Data for the task:
%%

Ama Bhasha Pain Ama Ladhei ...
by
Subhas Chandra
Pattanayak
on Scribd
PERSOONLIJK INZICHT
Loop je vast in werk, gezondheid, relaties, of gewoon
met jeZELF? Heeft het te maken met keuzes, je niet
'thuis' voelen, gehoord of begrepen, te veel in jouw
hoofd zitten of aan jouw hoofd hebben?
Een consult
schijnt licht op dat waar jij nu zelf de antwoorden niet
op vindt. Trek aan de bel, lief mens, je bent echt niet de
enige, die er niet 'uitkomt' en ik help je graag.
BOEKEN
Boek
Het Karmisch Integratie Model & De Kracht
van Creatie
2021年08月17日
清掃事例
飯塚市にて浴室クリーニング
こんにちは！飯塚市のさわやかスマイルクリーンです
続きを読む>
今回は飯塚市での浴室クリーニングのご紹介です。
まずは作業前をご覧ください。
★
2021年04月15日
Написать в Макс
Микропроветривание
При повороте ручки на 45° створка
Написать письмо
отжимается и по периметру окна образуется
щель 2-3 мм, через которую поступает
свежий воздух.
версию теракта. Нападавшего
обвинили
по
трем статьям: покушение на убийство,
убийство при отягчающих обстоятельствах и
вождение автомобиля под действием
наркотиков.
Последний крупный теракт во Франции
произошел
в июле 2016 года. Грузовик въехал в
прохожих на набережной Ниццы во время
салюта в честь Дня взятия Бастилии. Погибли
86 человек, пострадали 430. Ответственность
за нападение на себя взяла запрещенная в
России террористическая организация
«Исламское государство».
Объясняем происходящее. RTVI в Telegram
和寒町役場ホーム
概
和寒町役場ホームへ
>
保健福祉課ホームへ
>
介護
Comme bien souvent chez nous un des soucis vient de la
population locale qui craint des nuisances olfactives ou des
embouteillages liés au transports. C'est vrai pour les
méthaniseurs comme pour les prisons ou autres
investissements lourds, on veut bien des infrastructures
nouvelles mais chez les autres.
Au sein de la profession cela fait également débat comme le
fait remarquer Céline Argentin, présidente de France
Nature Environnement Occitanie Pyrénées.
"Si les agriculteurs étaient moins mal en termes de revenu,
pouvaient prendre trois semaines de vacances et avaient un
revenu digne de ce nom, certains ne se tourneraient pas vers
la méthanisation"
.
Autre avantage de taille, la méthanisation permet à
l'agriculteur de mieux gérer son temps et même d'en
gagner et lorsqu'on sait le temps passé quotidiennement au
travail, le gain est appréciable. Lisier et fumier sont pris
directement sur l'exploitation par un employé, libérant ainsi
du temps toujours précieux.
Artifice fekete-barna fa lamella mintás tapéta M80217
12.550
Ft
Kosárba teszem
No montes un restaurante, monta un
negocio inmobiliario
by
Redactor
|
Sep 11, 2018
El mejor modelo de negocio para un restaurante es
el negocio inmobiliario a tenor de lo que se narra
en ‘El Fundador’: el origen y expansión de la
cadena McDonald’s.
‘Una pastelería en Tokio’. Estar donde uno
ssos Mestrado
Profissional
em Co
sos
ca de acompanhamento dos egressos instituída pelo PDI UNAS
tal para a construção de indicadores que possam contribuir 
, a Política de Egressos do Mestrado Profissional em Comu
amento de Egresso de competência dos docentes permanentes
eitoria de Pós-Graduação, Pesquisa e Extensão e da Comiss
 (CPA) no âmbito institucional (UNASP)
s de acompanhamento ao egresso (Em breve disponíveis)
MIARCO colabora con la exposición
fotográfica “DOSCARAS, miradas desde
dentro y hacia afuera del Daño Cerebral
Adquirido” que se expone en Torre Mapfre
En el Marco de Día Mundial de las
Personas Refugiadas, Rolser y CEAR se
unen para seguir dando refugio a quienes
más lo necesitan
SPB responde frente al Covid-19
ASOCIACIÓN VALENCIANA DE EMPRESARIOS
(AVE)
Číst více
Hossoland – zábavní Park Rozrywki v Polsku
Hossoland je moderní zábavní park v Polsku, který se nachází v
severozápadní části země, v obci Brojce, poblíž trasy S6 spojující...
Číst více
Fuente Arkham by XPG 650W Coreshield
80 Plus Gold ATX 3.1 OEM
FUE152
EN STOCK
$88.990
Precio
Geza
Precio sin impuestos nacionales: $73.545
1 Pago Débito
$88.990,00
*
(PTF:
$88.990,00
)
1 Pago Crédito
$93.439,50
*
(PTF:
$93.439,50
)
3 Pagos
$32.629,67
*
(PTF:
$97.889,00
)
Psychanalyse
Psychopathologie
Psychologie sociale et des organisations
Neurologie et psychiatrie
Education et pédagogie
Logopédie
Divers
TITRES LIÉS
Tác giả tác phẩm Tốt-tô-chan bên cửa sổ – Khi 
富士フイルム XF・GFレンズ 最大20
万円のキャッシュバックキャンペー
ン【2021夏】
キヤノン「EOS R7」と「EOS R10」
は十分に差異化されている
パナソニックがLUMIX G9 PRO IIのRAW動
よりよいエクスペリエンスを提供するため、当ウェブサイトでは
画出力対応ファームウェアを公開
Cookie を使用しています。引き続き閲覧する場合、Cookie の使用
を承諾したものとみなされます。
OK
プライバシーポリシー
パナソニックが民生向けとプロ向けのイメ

%%

Goal of the exercise: Copy out the text of every row above, line for line, with no changes.

Task output:
Ama Bhasha Pain Ama Ladhei ...
by
Subhas Chandra
Pattanayak
on Scribd
PERSOONLIJK INZICHT
Loop je vast in werk, gezondheid, relaties, of gewoon
met jeZELF? Heeft het te maken met keuzes, je niet
'thuis' voelen, gehoord of begrepen, te veel in jouw
hoofd zitten of aan jouw hoofd hebben?
Een consult
schijnt licht op dat waar jij nu zelf de antwoorden niet
op vindt. Trek aan de bel, lief mens, je bent echt niet de
enige, die er niet 'uitkomt' en ik help je graag.
BOEKEN
Boek
Het Karmisch Integratie Model & De Kracht
van Creatie
2021年08月17日
清掃事例
飯塚市にて浴室クリーニング
こんにちは！飯塚市のさわやかスマイルクリーンです
続きを読む>
今回は飯塚市での浴室クリーニングのご紹介です。
まずは作業前をご覧ください。
★
2021年04月15日
Написать в Макс
Микропроветривание
При повороте ручки на 45° створка
Написать письмо
отжимается и по периметру окна образуется
щель 2-3 мм, через которую поступает
свежий воздух.
версию теракта. Нападавшего
обвинили
по
трем статьям: покушение на убийство,
убийство при отягчающих обстоятельствах и
вождение автомобиля под действием
наркотиков.
Последний крупный теракт во Франции
произошел
в июле 2016 года. Грузовик въехал в
прохожих на набережной Ниццы во время
салюта в честь Дня взятия Бастилии. Погибли
86 человек, пострадали 430. Ответственность
за нападение на себя взяла запрещенная в
России террористическая организация
«Исламское государство».
Объясняем происходящее. RTVI в Telegram
和寒町役場ホーム
概
和寒町役場ホームへ
>
保健福祉課ホームへ
>
介護
Comme bien souvent chez nous un des soucis vient de la
population locale qui craint des nuisances olfactives ou des
embouteillages liés au transports. C'est vrai pour les
méthaniseurs comme pour les prisons ou autres
investissements lourds, on veut bien des infrastructures
nouvelles mais chez les autres.
Au sein de la profession cela fait également débat comme le
fait remarquer Céline Argentin, présidente de France
Nature Environnement Occitanie Pyrénées.
"Si les agriculteurs étaient moins mal en termes de revenu,
pouvaient prendre trois semaines de vacances et avaient un
revenu digne de ce nom, certains ne se tourneraient pas vers
la méthanisation"
.
Autre avantage de taille, la méthanisation permet à
l'agriculteur de mieux gérer son temps et même d'en
gagner et lorsqu'on sait le temps passé quotidiennement au
travail, le gain est appréciable. Lisier et fumier sont pris
directement sur l'exploitation par un employé, libérant ainsi
du temps toujours précieux.
Artifice fekete-barna fa lamella mintás tapéta M80217
12.550
Ft
Kosárba teszem
No montes un restaurante, monta un
negocio inmobiliario
by
Redactor
|
Sep 11, 2018
El mejor modelo de negocio para un restaurante es
el negocio inmobiliario a tenor de lo que se narra
en ‘El Fundador’: el origen y expansión de la
cadena McDonald’s.
‘Una pastelería en Tokio’. Estar donde uno
ssos Mestrado
Profissional
em Co
sos
ca de acompanhamento dos egressos instituída pelo PDI UNAS
tal para a construção de indicadores que possam contribuir 
, a Política de Egressos do Mestrado Profissional em Comu
amento de Egresso de competência dos docentes permanentes
eitoria de Pós-Graduação, Pesquisa e Extensão e da Comiss
 (CPA) no âmbito institucional (UNASP)
s de acompanhamento ao egresso (Em breve disponíveis)
MIARCO colabora con la exposición
fotográfica “DOSCARAS, miradas desde
dentro y hacia afuera del Daño Cerebral
Adquirido” que se expone en Torre Mapfre
En el Marco de Día Mundial de las
Personas Refugiadas, Rolser y CEAR se
unen para seguir dando refugio a quienes
más lo necesitan
SPB responde frente al Covid-19
ASOCIACIÓN VALENCIANA DE EMPRESARIOS
(AVE)
Číst více
Hossoland – zábavní Park Rozrywki v Polsku
Hossoland je moderní zábavní park v Polsku, který se nachází v
severozápadní části země, v obci Brojce, poblíž trasy S6 spojující...
Číst více
Fuente Arkham by XPG 650W Coreshield
80 Plus Gold ATX 3.1 OEM
FUE152
EN STOCK
$88.990
Precio
Geza
Precio sin impuestos nacionales: $73.545
1 Pago Débito
$88.990,00
*
(PTF:
$88.990,00
)
1 Pago Crédito
$93.439,50
*
(PTF:
$93.439,50
)
3 Pagos
$32.629,67
*
(PTF:
$97.889,00
)
Psychanalyse
Psychopathologie
Psychologie sociale et des organisations
Neurologie et psychiatrie
Education et pédagogie
Logopédie
Divers
TITRES LIÉS
Tác giả tác phẩm Tốt-tô-chan bên cửa sổ – Khi 
富士フイルム XF・GFレンズ 最大20
万円のキャッシュバックキャンペー
ン【2021夏】
キヤノン「EOS R7」と「EOS R10」
は十分に差異化されている
パナソニックがLUMIX G9 PRO IIのRAW動
よりよいエクスペリエンスを提供するため、当ウェブサイトでは
画出力対応ファームウェアを公開
Cookie を使用しています。引き続き閲覧する場合、Cookie の使用
を承諾したものとみなされます。
OK
プライバシーポリシー
パナソニックが民生向けとプロ向けのイメ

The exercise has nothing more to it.